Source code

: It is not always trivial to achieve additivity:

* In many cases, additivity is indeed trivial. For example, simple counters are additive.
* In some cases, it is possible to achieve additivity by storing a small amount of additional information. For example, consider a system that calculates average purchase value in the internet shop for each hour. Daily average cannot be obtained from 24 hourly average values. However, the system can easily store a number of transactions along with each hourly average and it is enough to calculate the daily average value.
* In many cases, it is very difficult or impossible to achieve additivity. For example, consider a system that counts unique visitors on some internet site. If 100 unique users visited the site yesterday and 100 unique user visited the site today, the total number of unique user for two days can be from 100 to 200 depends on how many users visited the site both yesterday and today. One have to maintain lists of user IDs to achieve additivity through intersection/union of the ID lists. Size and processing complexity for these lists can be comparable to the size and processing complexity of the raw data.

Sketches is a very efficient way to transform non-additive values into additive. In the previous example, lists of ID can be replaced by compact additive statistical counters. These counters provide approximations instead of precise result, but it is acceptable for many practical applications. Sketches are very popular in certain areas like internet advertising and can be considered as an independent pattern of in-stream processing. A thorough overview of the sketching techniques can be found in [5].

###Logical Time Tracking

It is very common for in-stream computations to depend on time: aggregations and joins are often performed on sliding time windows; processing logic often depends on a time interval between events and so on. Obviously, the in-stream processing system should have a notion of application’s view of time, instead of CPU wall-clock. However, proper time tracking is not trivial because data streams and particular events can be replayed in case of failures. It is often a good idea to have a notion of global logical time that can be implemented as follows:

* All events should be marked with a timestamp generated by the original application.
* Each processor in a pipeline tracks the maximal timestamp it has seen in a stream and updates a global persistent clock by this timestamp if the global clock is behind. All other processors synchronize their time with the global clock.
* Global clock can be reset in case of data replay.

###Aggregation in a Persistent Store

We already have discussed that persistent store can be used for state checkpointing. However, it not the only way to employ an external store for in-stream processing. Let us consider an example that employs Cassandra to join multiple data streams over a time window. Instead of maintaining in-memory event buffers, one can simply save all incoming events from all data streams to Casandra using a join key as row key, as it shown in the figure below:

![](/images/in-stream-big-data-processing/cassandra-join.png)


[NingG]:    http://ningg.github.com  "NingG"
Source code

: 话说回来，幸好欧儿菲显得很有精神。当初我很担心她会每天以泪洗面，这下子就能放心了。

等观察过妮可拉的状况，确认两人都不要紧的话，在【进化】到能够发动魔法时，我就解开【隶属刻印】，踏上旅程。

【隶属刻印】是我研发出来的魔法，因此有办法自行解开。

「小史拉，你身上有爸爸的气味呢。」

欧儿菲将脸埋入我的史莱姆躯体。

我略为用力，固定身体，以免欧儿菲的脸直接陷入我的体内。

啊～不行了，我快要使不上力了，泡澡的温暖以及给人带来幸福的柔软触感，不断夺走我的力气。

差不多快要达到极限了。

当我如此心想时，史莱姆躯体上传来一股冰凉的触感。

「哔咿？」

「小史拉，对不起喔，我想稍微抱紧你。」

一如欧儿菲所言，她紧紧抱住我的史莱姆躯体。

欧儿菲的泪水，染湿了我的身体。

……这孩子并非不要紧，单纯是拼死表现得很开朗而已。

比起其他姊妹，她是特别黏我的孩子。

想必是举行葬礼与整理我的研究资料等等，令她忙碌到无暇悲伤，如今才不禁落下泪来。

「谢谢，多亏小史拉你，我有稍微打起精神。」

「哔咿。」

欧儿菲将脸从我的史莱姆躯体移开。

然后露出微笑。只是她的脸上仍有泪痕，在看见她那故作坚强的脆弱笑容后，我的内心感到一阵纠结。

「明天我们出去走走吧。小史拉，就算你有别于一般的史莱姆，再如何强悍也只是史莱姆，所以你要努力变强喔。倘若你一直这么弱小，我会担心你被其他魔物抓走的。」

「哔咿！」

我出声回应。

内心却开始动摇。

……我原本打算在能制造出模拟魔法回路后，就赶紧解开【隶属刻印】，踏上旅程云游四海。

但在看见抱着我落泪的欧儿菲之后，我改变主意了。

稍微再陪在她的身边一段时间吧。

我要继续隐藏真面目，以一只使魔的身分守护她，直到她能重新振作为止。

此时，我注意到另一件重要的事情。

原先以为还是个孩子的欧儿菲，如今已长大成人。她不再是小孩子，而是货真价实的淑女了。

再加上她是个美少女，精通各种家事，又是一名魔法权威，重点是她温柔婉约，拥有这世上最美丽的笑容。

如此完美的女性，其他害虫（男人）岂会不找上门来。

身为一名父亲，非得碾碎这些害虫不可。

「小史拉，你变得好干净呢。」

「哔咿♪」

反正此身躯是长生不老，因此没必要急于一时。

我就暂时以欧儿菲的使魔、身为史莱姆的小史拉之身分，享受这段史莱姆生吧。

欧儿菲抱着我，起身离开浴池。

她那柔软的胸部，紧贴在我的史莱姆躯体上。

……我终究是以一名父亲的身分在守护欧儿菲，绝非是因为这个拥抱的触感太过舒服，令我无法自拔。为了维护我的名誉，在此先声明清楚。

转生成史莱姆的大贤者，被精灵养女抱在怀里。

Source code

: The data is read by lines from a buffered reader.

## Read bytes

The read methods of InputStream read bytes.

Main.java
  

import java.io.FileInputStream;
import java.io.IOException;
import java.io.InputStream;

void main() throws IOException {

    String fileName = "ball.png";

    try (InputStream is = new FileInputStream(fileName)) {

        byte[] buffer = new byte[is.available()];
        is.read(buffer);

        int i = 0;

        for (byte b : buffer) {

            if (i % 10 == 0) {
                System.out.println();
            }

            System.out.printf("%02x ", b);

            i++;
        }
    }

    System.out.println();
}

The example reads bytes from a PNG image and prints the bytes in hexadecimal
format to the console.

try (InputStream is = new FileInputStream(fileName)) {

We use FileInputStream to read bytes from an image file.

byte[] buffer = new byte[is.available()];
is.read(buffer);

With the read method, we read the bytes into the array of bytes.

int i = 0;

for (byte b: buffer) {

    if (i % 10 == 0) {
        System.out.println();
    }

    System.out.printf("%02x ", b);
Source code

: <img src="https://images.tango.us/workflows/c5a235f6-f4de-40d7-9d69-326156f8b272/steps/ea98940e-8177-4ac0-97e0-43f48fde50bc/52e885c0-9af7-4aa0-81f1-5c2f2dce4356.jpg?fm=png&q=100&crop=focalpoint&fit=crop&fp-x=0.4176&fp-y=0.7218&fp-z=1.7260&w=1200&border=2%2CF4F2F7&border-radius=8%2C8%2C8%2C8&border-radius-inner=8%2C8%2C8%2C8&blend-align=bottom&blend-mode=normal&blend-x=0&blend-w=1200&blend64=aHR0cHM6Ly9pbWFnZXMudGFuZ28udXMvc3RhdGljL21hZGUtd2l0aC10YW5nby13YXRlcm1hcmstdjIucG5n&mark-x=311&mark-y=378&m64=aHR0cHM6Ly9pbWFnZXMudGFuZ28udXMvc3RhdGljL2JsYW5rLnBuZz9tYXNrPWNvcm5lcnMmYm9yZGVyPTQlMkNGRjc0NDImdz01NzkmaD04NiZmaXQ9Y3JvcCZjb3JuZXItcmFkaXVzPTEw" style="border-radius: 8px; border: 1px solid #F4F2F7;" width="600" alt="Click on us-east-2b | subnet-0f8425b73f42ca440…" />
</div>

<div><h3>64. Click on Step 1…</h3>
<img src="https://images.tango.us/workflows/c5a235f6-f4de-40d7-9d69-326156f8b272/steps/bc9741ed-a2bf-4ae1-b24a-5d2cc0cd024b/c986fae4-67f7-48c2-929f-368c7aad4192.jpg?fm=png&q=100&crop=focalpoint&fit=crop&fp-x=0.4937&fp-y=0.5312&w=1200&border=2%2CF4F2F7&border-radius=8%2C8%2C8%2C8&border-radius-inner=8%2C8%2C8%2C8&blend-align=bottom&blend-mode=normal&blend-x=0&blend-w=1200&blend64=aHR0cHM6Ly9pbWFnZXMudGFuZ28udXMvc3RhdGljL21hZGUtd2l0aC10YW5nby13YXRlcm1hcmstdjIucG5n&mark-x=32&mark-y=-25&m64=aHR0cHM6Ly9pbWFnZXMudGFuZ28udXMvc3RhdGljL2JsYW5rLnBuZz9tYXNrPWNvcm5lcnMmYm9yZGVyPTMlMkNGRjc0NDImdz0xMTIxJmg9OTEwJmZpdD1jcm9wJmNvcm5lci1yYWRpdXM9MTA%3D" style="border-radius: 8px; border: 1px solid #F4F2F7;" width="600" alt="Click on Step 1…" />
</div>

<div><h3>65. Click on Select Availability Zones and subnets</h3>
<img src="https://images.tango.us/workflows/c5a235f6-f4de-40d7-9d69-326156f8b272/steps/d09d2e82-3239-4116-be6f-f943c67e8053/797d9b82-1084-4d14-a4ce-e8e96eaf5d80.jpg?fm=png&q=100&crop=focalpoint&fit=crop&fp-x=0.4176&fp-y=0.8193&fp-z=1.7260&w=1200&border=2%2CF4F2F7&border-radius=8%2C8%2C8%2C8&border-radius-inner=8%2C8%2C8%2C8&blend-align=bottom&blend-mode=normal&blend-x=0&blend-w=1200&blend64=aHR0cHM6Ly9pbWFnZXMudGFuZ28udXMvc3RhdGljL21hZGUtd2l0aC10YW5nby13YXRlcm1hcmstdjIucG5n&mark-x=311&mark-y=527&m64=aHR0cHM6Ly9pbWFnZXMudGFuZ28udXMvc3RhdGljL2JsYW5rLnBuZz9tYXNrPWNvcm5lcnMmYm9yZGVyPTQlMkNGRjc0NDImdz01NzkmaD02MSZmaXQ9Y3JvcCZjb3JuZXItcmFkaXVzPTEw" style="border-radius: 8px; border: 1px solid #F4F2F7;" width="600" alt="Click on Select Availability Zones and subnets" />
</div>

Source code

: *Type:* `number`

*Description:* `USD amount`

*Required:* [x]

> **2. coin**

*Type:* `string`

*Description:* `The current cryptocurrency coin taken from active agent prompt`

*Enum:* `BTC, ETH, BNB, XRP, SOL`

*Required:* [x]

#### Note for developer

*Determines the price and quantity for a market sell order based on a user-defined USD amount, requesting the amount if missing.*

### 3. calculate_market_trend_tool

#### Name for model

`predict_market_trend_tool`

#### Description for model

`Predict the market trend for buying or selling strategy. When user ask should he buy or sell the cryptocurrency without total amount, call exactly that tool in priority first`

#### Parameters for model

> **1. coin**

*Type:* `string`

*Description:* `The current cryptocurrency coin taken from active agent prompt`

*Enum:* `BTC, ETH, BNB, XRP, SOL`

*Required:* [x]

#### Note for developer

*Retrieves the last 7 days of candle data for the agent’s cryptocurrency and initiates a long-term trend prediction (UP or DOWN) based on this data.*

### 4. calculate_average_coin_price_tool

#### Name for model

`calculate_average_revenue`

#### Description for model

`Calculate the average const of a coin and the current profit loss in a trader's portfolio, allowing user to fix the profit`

::::

## Required action
Exactly as they appear above, output the lines of the data from the first through the one that contains "counters are additive.", and only those lines.

## Expected output
Source code

: It is not always trivial to achieve additivity:

* In many cases, additivity is indeed trivial. For example, simple counters are additive.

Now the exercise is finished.